Acontece que, chegados a uma guerra (muito próxima de nós), as crianças dão um sinal de que, ao contrário daquilo que os adultos imaginam, estão atentas. Querem saber o que é guerra. Querem saber porque é que pessoas que não se conhecem — regra geral,  jovens — se odeiam e se matam, umas às outras. Querem perceber quem são os maus e porque é que eles são maus. Querem compreender porque é que os maus, porque são maus, não são castigados e não perdem. Querem saber porque é que aos maus incomoda tanto que os bons existam. Querem certificar-se que os maus não chegarão a elas. E, caso venham a chegar, o que é que nós faremos para as proteger e para os vencer. “Mamã, vamos morrer?….”, torna-se uma pergunta que elas repetem. (É nestas alturas que todos nos sentiríamos melhor se elas fossem distraídas…) Depois de uma pandemia em que vultos de morte andaram por aí, esta guerra não deixa de ser um trambolhão numa ideia de segurança inviolável que todos lhes fomos alimentando.
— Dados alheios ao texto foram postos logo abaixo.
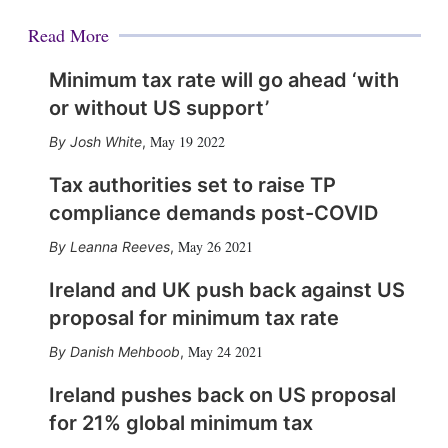
Read More
Minimum tax rate will go ahead ‘with
or without US support’
May 19 2022
Josh White
,
Tax authorities set to raise TP
compliance demands post-COVID
May 26 2021
Leanna Reeves
,
Ireland and UK push back against US
proposal for minimum tax rate
May 24 2021
Danish Mehboob
,
Ireland pushes back on US proposal
for 21% global minimum tax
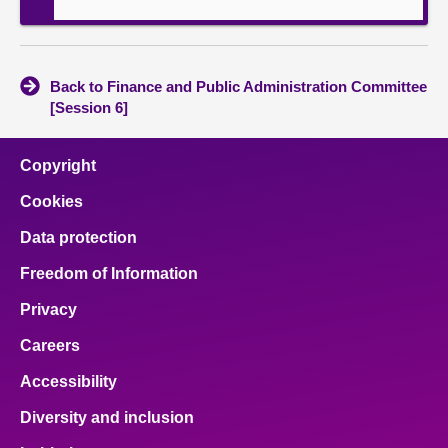
Back to Finance and Public Administration Committee
[Session 6]
Copyright
Cookies
Data protection
Freedom of Information
Privacy
Careers
Accessibility
Diversity and inclusion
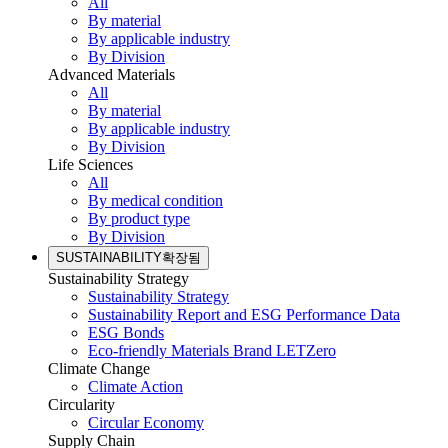
All
By material
By applicable industry
By Division
Advanced Materials
All
By material
By applicable industry
By Division
Life Sciences
All
By medical condition
By product type
By Division
SUSTAINABILITY
확장됨
Sustainability Strategy
Sustainability Strategy
Sustainability Report and ESG Performance Data
ESG Bonds
Eco-friendly Materials Brand LETZero
Climate Change
Climate Action
Circularity
Circular Economy
Supply Chain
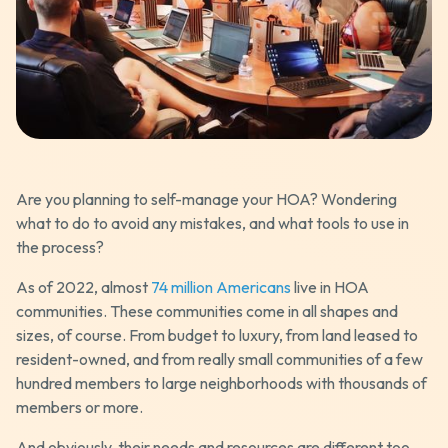
Are you planning to self-manage your HOA? Wondering
what to do to avoid any mistakes, and what tools to use in
the process?
As of 2022, almost
74 million Americans
live in HOA
communities. These communities come in all shapes and
sizes, of course. From budget to luxury, from land leased to
resident-owned, and from really small communities of a few
hundred members to large neighborhoods with thousands of
members or more.
And obviously, their needs and resources are different too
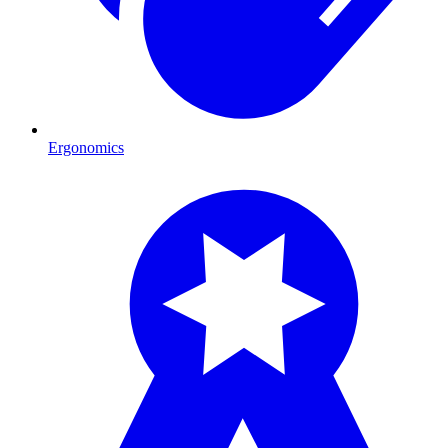
Ergonomics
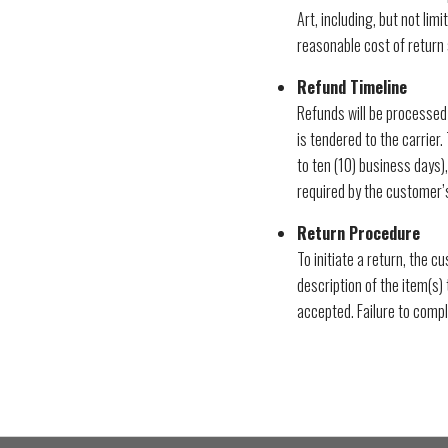
Art, including, but not lim
reasonable cost of return 
Refund Timeline
Refunds will be processed
is tendered to the carrier.
to ten (10) business days),
required by the customer’s 
Return Procedure
To initiate a return, the 
description of the item(s) 
accepted. Failure to compl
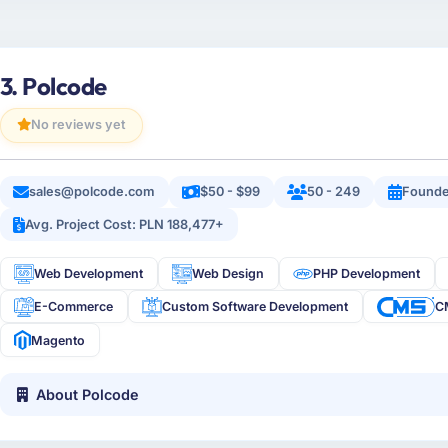
3. Polcode
No reviews yet
sales@polcode.com
$50 - $99
50 - 249
Founde
Avg. Project Cost: PLN 188,477+
Web Development
Web Design
PHP Development
E-Commerce
Custom Software Development
C
Magento
About Polcode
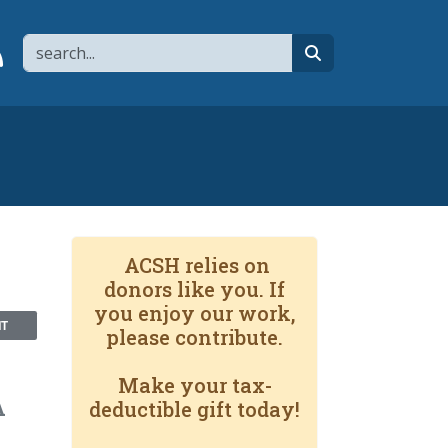
Search
page
 YouTube channel
 to flipboard
Link to RSS
search
ACSH relies on
donors like you. If
you enjoy our work,
NT
please contribute.
Make your tax-
A
deductible gift today!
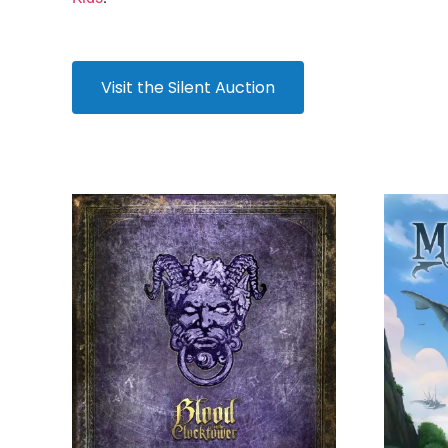
Visit the Silent Auction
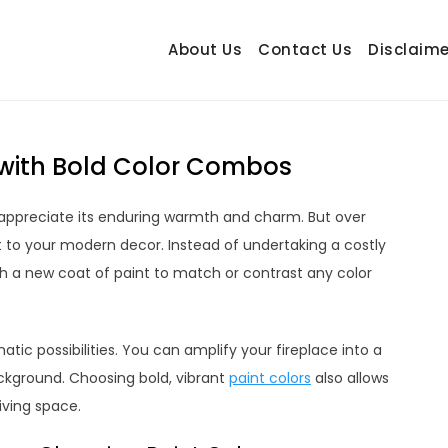
About Us
Contact Us
Disclaime
hetrail.com
ecorating Ideas
r with Bold Color Combos
ely appreciate its enduring warmth and charm. But over
t to your modern decor. Instead of undertaking a costly
th a new coat of paint to match or contrast any color
atic possibilities. You can amplify your fireplace into a
background. Choosing bold, vibrant
paint colors
also allows
iving space.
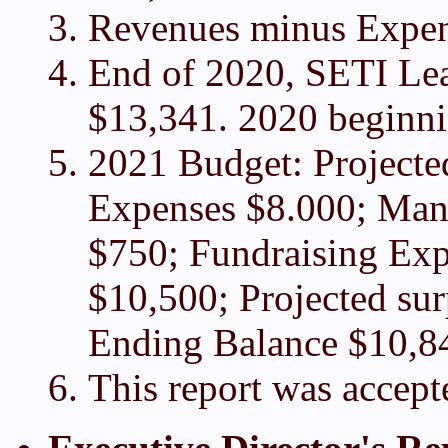
Revenues minus Expen
End of 2020, SETI Lea
$13,341. 2020 beginni
2021 Budget: Project
Expenses $8.000; Man
$750; Fundraising Exp
$10,500; Projected surp
Ending Balance $10,8
This report was accept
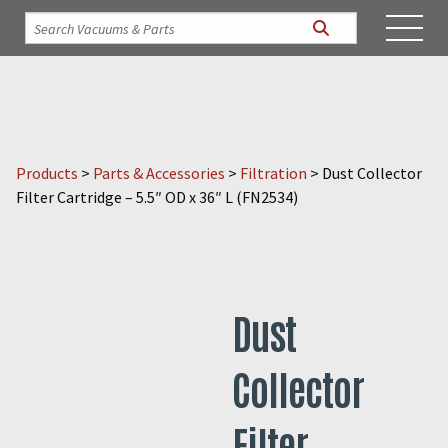
Products
>
Parts & Accessories
>
Filtration
>
Dust Collector
Filter Cartridge – 5.5″ OD x 36″ L (FN2534)
Dust
Collector
Filter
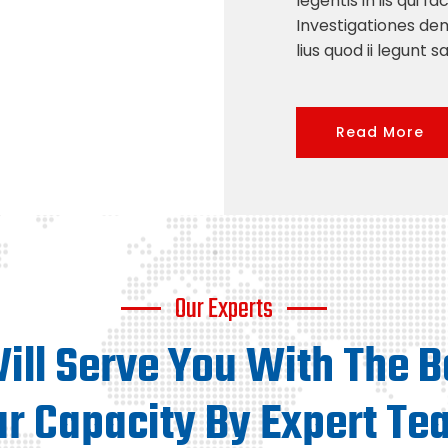
legentis in iis qui f
Investigationes de
lius quod ii legunt s
Read More
Our Experts
ll Serve You With The B
ur Capacity By Expert Te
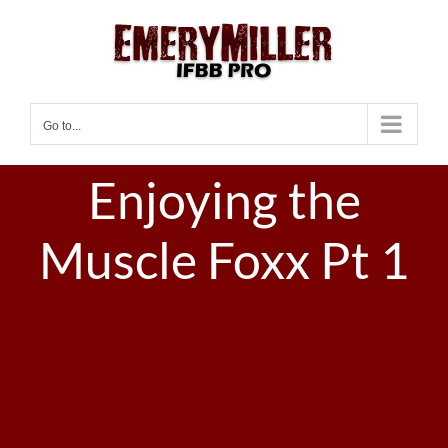
Skip
to
content
Go to...
Enjoying the
Muscle Foxx Pt 1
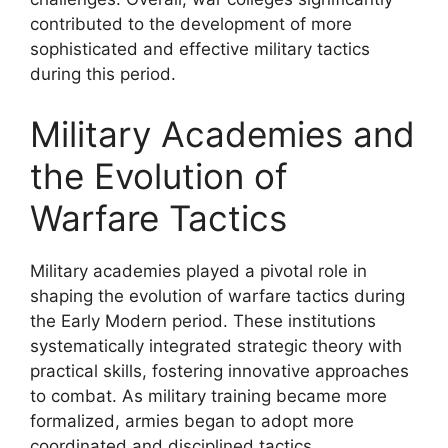
contributed to the development of more
sophisticated and effective military tactics
during this period.
Military Academies and
the Evolution of
Warfare Tactics
Military academies played a pivotal role in
shaping the evolution of warfare tactics during
the Early Modern period. These institutions
systematically integrated strategic theory with
practical skills, fostering innovative approaches
to combat. As military training became more
formalized, armies began to adopt more
coordinated and disciplined tactics.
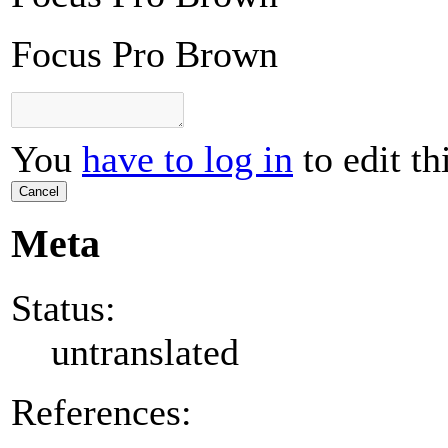
Focus Pro Brown
You
have to log in
to edit th
Cancel
Meta
Status:
untranslated
References:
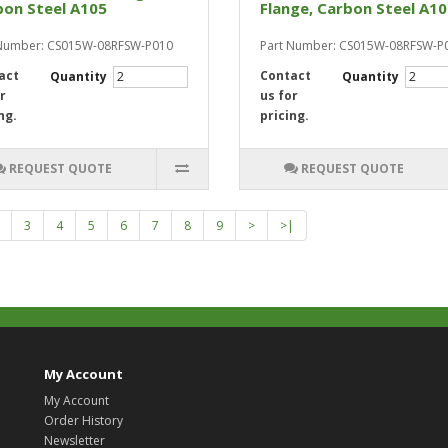
bon Steel A105
Flange, Carbon Steel A1
 Number: CS015W-08RFSW-P010
Part Number: CS015W-08RFSW-P
act
Contact
Quantity
Quantity
r
us for
ng.
pricing.
REQUEST QUOTE
REQUEST QUOTE
3
4
5
6
7
8
9
>
>|
My Account
My Account
Order History
Newsletter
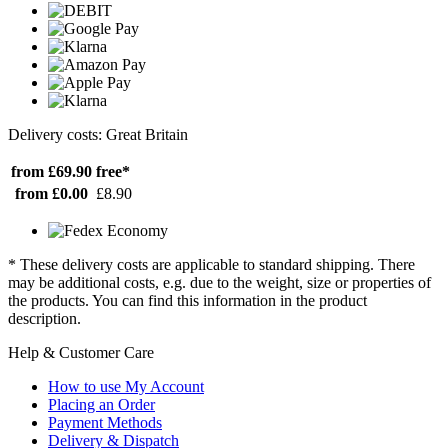
Delivery costs: Great Britain
from £69.90
free*
from £0.00
£8.90
* These delivery costs are applicable to standard shipping. There
may be additional costs, e.g. due to the weight, size or properties of
the products. You can find this information in the product
description.
Help & Customer Care
How to use My Account
Placing an Order
Payment Methods
Delivery & Dispatch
De uma forma cínica, perante uma guerra, e diante de tantos lugares comuns a propósito das crianças, seria motivo para se dizer aos pais: não se preocupem! As crianças não dão por nada. Elas são, intrinsecamente, distraídas. Para além do mais, agitadas. Pensam de fugida. E, depois, cruéis, de verdade, são elas; umas com as outras…

Mas nada acontece como todos, preguiçosamente, vamos deixando que se suponha em relação às crianças. E elas, atentas e bondosas, querem perceber de que forma é que pessoas boas se tornam más. Como é que pessoas como os pais delas matam outros pais de outras crianças. Como é que as crianças, quando morrem, são só efeitos colaterais duma guerra (e nunca a tradução clara de que ela representa um crime absurdo contra a humanidade).  E, já agora, porque é que, num tempo de igualdade de género, os rapazes com mais de 18 anos  têm de ir para a guerra e as raparigas não.

“Como se pode explicar a guerra a uma criança?”, tem sido a pergunta que mais me têm feito, nos últimos dias. Como se pode explicar às crianças que, afinal, os maus das histórias existem, de verdade, e que não são nem monstros verdes nem bruxas mas pessoas iguais a elas e aos pais?… Como se pode explicar, de forma racional e compreensível, a estupidez humana?… E a maldade e o ódio, dizendo-lhes que elas podem sentir-se sempre seguras apesar das tragédias que vêem na televisão?… E, apesar de nos sentirem assustados, que nós não deixaremos que nada de mal lhes aconteça?… O que se passa é que — talvez por agitação e por distração nossa — quando não entendemos uma coisa, propomo-nos explicá-las às crianças. Como é que se explica a guerra? A guerra não se explica; afronta-se! Quando, diante dela, nos mobilizamos para a verdade, para a bondade e para a paz.